“Al cuore della gente”

Quest’anno il Festival del Cinema Africano ha dedicato un’intera sezione alla retrospettiva completa del cinema nigeriano, presentando i film che, negli ultimi anni, hanno riscosso maggior successo fra il pubblico africano, creando un forte sodalizio fra le masse e la cultura popolare.

Sembra paradossale che una nazione come la Nigeria sia diventata, nel corso degli ultimi quindici anni, la nazione africana più prolifica in quanto a produzione di film a basso costo. E’ strano, in effetti, che in quest’ultima si sia diffusa una vera e propria corsa al video, ragione per cui la Nigeria è ora uno dei templi più prolifici nella fruizione di cultura popolare. E’ ancora troppo presto per parlare di cinema, ma interrogarsi su questo strano fenomeno è un obbligo cui non si deve prescindere. Dal punto di vista commerciale i film prodotti rappresentano un settore che non ha eguali in tutta l’Africa.

Il fenomeno video è esploso con lungometraggi a bassissimo costo, girati esclusivamente in video, riversati e rivenduti in Dvd o videocassette. I film sono trasmessi in tutta l’Africa anglofona e molto spesso raggiungono anche le campagne, dove veri e propri proiezionisti partono con video e televisioni per trasmettere alle popolazioni locali.

La produzione video è iniziata contemporaneamente in Nigeria e in Ghana, dove la crisi economica aveva reso impossibile produrre film in pellicola, laddove era addirittura pericoloso uscire di sera per recarsi nelle sale cinematografiche.

Quasi tutti i produttori – provenienti dai settori più disparati – si resero conto della possibilità di far circolare i film in video piuttosto che far pagare biglietti per le proiezioni. Inizia così la diffusione di massa dei film, spesso in contrasto con il potere centrale, che guardava con raccapriccio la scarsa qualità dei lavori e le loro tematiche fatte di magie e stregonerie, melodrammi amorosi di pessima fattura, copie dei peggiori serial stranieri.

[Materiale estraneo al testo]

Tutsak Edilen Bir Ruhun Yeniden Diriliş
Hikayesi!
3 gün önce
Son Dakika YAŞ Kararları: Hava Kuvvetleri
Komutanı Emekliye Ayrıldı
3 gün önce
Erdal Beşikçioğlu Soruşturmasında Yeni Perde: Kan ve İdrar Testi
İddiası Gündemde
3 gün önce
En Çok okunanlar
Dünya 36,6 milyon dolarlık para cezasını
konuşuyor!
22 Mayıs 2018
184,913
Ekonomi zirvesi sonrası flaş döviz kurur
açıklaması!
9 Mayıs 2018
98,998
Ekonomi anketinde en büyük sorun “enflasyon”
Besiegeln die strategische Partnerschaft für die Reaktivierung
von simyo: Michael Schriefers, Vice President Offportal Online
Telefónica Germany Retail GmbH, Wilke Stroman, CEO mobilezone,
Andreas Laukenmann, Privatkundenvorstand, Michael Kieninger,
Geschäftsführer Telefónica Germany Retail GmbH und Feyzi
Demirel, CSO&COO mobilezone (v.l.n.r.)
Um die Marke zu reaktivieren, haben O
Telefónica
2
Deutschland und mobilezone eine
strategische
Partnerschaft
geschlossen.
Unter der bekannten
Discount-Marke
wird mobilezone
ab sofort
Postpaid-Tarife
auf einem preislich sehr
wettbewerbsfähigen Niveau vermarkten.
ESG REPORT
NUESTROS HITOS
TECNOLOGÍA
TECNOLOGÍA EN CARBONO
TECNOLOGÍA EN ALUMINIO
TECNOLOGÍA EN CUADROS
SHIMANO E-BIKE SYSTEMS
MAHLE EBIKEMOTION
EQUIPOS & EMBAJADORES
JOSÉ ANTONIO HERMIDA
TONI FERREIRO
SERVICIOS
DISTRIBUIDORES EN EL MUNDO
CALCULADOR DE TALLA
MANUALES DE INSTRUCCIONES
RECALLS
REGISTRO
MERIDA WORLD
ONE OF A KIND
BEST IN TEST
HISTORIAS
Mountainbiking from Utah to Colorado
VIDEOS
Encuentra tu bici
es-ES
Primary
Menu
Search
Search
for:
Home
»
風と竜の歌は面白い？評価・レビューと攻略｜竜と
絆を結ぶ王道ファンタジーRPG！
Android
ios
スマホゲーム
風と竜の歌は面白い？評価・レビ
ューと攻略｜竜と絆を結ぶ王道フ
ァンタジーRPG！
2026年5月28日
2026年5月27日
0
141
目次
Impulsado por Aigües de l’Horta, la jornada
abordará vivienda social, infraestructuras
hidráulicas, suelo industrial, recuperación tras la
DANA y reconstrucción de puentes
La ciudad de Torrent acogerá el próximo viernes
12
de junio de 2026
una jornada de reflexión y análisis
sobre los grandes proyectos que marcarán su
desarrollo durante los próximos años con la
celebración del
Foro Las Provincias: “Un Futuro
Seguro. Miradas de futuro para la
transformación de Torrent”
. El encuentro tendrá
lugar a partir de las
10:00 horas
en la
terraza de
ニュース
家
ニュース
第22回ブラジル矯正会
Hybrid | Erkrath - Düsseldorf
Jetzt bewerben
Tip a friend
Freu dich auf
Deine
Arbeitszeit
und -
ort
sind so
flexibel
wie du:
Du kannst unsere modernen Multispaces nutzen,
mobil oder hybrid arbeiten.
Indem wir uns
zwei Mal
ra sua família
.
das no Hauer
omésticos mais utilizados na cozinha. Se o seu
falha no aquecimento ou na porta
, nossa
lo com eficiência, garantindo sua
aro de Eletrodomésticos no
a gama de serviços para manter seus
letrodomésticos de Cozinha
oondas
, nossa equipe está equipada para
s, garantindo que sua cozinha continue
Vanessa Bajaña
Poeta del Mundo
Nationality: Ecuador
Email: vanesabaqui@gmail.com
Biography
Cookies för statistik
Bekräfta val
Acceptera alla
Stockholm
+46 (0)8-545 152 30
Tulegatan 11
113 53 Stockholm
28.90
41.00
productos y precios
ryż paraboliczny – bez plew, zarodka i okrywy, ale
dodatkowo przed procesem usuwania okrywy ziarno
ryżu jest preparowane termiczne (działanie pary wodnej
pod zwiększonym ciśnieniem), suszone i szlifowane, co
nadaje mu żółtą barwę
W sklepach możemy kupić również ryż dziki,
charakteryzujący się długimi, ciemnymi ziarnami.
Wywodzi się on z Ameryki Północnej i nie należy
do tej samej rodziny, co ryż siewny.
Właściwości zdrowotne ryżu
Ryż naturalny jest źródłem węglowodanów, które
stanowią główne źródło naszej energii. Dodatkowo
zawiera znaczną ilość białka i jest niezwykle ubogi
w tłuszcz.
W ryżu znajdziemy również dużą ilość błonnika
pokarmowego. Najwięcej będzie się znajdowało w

Inizialmente l’esiguo mercato cinematografico era in pieno possesso delle autorità centrali che, consce del potere esercitato dal medium, lo utilizzavano per diffondere unità nazionale e dare una visione positiva del proprio operato (sembra quasi di ricordare qualcosa).

La diffusione video rappresenta invece l’altro lato del mercato, quello autonomo delle masse e della cultura popolare. Film venduti ai semafori, su banchetti improvvisati, nei parcheggi e agli automobilisti bloccati negli ingorghi.

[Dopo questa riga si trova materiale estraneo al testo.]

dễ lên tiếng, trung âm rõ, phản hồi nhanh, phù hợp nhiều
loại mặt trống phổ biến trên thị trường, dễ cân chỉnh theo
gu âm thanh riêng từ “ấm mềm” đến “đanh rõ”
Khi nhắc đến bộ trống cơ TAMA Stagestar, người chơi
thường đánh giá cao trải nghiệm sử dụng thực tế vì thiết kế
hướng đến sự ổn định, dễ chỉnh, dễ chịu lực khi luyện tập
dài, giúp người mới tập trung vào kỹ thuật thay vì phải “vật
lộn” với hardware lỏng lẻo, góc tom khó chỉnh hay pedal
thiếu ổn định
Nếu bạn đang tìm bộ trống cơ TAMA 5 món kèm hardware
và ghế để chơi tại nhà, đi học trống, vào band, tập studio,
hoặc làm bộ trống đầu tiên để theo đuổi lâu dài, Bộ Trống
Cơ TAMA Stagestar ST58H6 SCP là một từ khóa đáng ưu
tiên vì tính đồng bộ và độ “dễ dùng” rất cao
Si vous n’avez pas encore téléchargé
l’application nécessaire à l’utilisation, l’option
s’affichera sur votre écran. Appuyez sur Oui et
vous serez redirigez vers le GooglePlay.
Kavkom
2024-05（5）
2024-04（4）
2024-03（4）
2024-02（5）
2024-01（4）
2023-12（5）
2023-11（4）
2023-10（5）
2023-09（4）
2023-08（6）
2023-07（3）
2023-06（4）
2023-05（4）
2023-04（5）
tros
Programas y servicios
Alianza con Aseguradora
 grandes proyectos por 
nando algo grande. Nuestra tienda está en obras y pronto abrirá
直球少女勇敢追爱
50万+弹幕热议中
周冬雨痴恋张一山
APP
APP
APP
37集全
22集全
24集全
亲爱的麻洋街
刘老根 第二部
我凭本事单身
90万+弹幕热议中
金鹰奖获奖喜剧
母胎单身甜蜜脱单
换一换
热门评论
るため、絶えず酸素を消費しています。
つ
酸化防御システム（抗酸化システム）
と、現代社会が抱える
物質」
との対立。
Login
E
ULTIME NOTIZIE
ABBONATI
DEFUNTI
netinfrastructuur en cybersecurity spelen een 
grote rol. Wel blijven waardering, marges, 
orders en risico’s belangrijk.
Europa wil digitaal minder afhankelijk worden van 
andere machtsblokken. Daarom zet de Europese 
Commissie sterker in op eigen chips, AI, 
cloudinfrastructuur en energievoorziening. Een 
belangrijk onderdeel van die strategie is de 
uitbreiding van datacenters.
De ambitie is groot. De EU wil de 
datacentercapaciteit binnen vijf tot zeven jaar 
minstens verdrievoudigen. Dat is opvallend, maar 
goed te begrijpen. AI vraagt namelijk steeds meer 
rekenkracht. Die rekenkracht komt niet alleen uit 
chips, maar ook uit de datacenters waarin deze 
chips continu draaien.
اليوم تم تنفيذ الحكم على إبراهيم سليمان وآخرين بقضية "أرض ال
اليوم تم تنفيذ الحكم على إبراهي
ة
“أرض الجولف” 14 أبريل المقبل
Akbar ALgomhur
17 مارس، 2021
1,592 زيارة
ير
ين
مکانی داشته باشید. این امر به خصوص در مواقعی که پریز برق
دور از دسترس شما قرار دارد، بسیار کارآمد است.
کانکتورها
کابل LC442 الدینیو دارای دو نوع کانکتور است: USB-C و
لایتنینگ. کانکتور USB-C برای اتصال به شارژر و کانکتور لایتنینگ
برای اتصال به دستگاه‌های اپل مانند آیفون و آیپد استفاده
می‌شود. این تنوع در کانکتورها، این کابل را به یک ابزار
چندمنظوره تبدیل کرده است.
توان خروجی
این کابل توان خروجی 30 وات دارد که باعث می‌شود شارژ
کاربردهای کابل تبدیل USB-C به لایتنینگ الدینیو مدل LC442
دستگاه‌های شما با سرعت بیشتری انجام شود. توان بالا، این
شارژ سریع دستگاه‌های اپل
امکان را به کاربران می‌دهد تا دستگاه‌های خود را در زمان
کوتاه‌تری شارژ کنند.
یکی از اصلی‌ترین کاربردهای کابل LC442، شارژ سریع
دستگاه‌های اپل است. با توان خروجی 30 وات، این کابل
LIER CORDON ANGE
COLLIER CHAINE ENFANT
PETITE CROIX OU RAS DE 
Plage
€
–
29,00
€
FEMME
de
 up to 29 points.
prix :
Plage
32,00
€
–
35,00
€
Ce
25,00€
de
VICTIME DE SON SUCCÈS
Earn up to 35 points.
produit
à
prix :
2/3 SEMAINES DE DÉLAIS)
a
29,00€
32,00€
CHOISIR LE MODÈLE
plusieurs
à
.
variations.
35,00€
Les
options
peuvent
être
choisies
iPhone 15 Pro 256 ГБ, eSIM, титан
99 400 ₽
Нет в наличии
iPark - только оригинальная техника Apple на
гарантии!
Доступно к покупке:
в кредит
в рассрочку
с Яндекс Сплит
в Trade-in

Sono i marketers ad occuparsi della distribuzione, essendo le banche e le altre distribuzioni al di fuori di questo mercato. Sono proprio questi ultimi ad impedire l’evolversi del cinema nazionale, personaggi spesso semianalfabeti (tutti provenienti dal settore dell’elettronica o di altri merci) che assecondano i gusti più bassi del pubblico per avere un maggiore e veloce tornaconto economico.
Per non parlare poi dei problemi relativi alle copie pirata, il mercato è completamente in balia dei marketers che spesso vendono più copie di quelle pattuite con il regista, creando un’anarchia nel mercato impossibile da monitorare.

E’ fin troppo chiaro che la qualità del cinema nigeriano resterà basso fino a quando non sarà regolarizzato l’intero settore e non saranno create leggi che mettano fine alle diatribe interne tra registi, produttori e distributori. Nonostante questo, però, è stupefacente vedere come la Nigeria sia riuscita a mettere su in pochi anni una delle “industrie” cinematografiche più prolifiche del continente. A portata di pubblico.